>> BEGIN Document passage

Post by jhogue » Fri Jul 14, 2017 3:37 pm

MangoMan wrote:
jhogue wrote:Dear pugstuff,

Like Harry Browne himself, I have lately come to the unfashionable conclusion that there is no substitute for US Treasury-backed securities—in cash as well as LTTs.

I don’t blame the OP for chasing yield with short term cash. Like many people on this forum, I have done it myself. Like a reformed smoker who can’t stand the smell of cigarette smoke, I now can’t stand the sight of big splashy ads in the Wall Street Journal for FDIC-backed money market accounts, CDs, and municipal bonds from great places like Puerto Rico and Cook County.

Speaking of this last perversion, don’t you hail from Illinois, home of the slow-motion state government default? You should be entertaining us all with anecdotes from the front lines.
I agree on the Treasuries vs Munis. I have invested in Munis in the past when the taxable equivalent yield made it favorable, but I wouldn't touch them with a 10 foot pole now. However, I have no issues keeping the cash portion of my PP in online FDIC insured savings accounts that pay way better rates. Amigo, either you trust the US govt to keep its promises, or you don't.

>> END Document passage
>> BEGIN Excerpted data

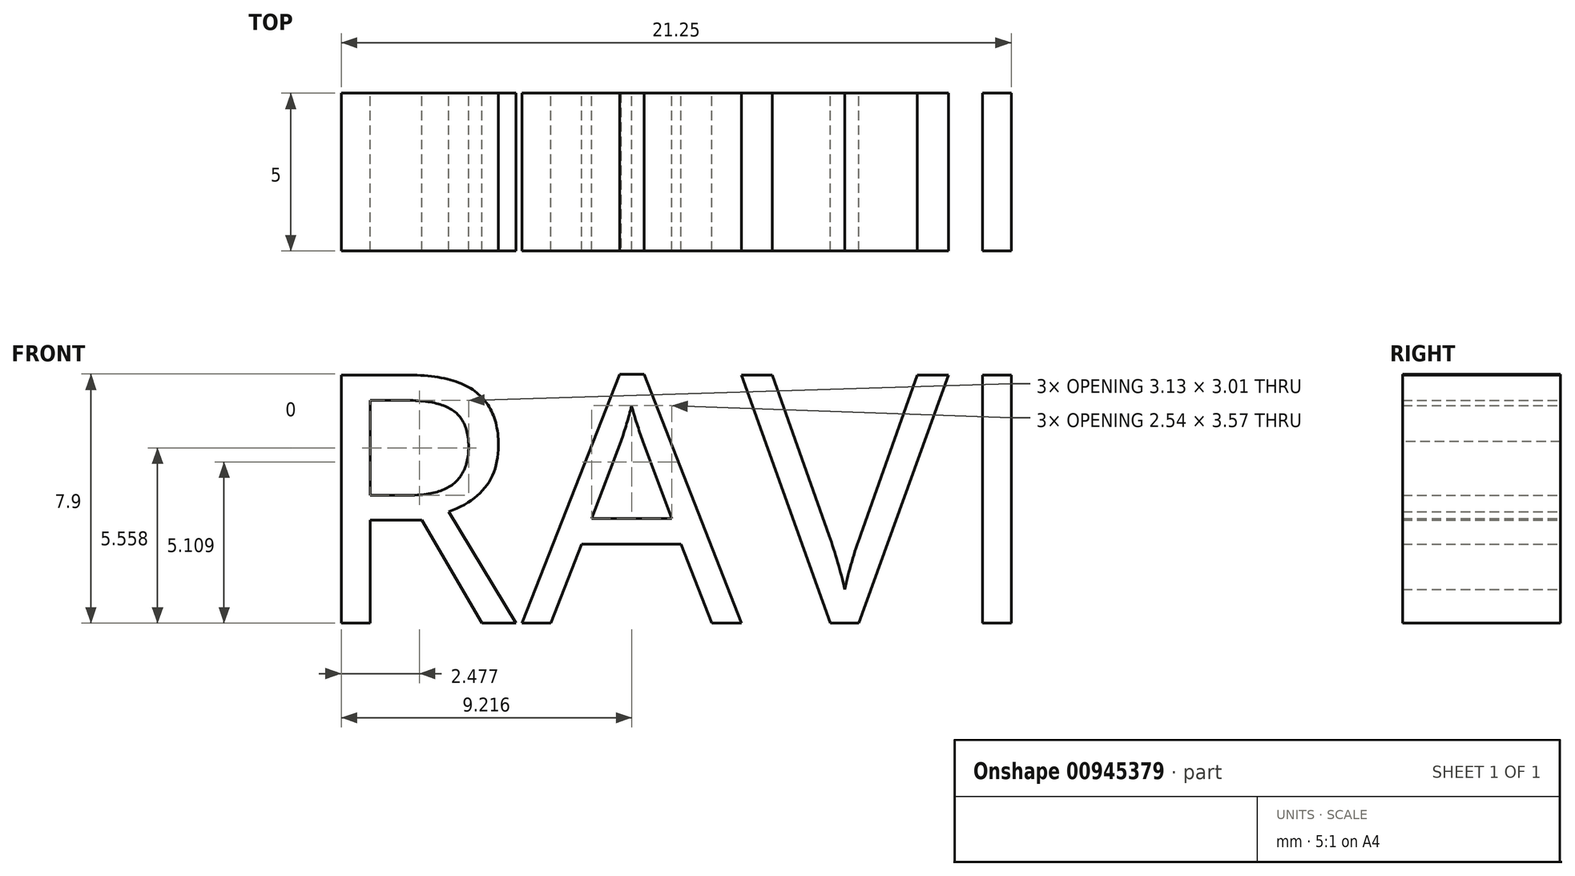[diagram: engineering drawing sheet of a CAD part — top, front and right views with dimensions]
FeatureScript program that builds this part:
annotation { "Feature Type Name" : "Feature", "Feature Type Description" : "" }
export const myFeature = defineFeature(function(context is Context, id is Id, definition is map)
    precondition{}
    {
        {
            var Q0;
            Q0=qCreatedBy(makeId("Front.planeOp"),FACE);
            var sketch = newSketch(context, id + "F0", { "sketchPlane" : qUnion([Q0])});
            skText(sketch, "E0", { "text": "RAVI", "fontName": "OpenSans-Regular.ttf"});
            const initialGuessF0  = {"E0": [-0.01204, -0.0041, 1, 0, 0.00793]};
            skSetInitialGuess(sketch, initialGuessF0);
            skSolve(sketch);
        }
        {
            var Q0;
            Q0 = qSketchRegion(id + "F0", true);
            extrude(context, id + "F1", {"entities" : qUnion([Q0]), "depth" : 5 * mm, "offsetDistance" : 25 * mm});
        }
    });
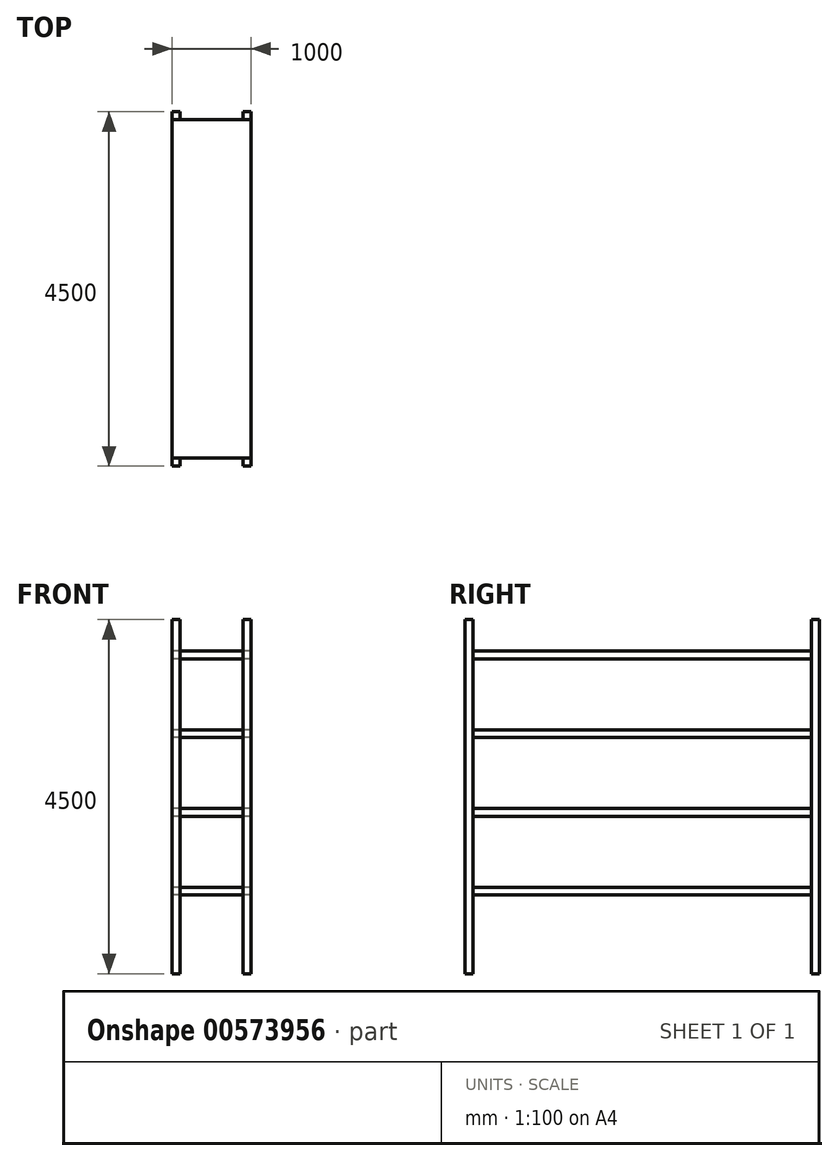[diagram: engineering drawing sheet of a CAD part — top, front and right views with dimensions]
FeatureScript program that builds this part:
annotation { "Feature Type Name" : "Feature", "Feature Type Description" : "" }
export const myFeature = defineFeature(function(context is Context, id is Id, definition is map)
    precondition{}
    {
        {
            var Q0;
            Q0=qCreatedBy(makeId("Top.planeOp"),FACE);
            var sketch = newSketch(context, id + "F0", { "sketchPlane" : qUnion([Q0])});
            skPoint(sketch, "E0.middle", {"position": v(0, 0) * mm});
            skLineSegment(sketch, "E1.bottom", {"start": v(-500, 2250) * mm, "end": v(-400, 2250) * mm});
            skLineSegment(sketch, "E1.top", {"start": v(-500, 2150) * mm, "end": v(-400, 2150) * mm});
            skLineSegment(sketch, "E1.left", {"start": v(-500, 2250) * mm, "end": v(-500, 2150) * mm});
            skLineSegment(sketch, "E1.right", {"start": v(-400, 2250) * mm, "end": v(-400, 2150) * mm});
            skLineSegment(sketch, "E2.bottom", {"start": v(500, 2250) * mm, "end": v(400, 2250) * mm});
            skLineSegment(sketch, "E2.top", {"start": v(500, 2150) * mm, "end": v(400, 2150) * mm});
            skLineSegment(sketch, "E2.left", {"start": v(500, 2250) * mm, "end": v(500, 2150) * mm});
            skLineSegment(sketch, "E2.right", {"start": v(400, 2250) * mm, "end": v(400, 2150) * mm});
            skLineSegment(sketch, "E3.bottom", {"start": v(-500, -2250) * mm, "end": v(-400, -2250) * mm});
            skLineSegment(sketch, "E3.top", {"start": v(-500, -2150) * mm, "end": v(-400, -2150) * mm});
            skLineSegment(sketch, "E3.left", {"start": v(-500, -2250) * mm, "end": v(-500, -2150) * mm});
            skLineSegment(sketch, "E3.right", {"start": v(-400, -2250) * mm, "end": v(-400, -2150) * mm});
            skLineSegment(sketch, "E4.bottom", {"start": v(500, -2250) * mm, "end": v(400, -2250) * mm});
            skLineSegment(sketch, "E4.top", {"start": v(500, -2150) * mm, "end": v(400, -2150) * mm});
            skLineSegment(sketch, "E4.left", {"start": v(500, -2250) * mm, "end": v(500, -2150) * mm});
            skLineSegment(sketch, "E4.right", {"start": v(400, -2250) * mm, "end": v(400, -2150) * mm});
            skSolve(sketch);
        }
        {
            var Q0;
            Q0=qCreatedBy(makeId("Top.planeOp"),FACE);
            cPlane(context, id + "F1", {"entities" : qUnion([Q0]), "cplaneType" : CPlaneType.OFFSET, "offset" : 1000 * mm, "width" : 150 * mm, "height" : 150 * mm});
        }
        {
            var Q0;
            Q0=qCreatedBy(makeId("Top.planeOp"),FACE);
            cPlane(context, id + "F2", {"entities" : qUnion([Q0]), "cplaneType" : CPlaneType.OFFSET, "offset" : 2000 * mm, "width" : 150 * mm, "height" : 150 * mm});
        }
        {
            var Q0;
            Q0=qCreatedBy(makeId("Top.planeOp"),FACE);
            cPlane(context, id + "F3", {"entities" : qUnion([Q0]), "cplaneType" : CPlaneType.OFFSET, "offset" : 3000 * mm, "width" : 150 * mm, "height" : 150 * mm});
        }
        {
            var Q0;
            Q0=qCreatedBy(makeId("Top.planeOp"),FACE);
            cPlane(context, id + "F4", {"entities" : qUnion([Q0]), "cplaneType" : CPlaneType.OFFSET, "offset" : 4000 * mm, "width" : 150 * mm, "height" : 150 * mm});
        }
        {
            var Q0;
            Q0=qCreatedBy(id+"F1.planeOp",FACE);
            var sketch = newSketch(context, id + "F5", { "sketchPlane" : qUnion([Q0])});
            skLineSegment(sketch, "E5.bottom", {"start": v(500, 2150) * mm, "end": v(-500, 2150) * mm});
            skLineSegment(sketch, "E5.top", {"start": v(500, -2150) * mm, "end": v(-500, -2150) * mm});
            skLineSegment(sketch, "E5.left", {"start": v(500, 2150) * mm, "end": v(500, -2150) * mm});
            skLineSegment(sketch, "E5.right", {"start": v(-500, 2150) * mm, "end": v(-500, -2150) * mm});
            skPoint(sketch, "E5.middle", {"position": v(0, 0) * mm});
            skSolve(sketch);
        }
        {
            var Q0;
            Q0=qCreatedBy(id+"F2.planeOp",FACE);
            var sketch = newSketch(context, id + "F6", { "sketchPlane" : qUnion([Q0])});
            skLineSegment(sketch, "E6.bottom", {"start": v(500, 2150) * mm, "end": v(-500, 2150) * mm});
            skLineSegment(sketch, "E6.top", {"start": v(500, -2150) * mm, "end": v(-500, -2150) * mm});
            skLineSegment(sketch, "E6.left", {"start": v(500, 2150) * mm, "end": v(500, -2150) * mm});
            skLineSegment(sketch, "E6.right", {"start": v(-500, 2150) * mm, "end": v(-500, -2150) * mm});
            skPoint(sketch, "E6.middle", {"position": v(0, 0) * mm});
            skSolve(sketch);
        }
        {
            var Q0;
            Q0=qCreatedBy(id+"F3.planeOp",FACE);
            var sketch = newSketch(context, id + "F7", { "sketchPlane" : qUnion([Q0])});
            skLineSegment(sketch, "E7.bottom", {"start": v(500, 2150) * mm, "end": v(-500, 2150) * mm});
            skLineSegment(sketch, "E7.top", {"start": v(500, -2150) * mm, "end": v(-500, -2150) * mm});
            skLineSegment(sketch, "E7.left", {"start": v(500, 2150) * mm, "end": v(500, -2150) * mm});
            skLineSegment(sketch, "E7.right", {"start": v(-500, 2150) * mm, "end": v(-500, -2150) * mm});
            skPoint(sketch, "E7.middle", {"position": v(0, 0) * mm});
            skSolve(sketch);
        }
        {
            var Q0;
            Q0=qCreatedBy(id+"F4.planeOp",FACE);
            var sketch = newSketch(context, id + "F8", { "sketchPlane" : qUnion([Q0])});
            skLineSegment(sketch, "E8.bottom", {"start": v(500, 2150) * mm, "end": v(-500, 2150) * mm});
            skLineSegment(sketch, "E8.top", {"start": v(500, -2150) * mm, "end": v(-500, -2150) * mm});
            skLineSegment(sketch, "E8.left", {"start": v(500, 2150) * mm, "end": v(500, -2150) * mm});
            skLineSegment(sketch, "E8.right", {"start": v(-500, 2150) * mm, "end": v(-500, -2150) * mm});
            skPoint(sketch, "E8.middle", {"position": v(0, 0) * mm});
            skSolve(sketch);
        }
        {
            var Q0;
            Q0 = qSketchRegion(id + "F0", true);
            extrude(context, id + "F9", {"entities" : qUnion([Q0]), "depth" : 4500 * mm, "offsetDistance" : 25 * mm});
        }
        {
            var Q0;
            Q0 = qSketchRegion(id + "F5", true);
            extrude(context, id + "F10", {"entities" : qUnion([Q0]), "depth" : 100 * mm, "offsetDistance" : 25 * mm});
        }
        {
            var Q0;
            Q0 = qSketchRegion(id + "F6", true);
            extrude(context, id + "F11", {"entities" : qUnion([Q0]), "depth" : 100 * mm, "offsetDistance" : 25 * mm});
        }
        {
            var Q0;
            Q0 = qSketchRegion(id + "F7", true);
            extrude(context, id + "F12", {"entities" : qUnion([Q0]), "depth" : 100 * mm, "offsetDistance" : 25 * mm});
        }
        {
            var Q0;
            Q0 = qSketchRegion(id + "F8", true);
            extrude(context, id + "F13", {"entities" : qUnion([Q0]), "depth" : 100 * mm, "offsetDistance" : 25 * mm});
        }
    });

>> END Excerpted data

▶ [Description of the task] Write what comes next in the forum post on Treasury securities versus munis and FDIC-insured savings, picking up after its last sentence. The records stand apart from the forum post and have no connection to it.

▶ [Result]
I do live in Cook County, IL, and even though the state income tax isn't that high here compared to other states [it was 3.75%, but they just rammed through an increase to 4.95%], we have the highest sales tax in the country, probably the highest effective real estate tax [particularly on commercial property], and they just passed a beverage tax that will almost double the cost of a 2L bottle of soda [thank goodness I quit years ago]. It just never occurs to them to spend less and quit offering public employees such ridiculous benefits. No wonder everyone in IL NJ NY CA is flocking to Texas and Florida.
dear pugnacious,

1. I am glad to know that you have seen the light on the risk of owning municipal bonds. Keep that 10 foot pole!

2. Philosophically, I remain a staunch “splitter” rather than a “lumper” when it comes to the safety of the FDIC versus the US Treasury. I won’t bore you to tears with a peer-reviewed academic citation. Just consider the Cliff Notes version, courtesy of wikipedia:

“In light of apparent systemic risks facing the banking system, the adequacy of FDIC's financial backing has come into question. According to the FDIC.gov website (as of March 2013), ‘FDIC deposit insurance is backed by the full faith and credit of the United States government. This means that the resources of the United States government stand behind FDIC-insured depositors.’[50] The statutory basis for this assertion is unclear, however. Congress, in 1987, passed a "Sense of Congress" to that effect,[51] but such enactments do not carry the force of law.[52]”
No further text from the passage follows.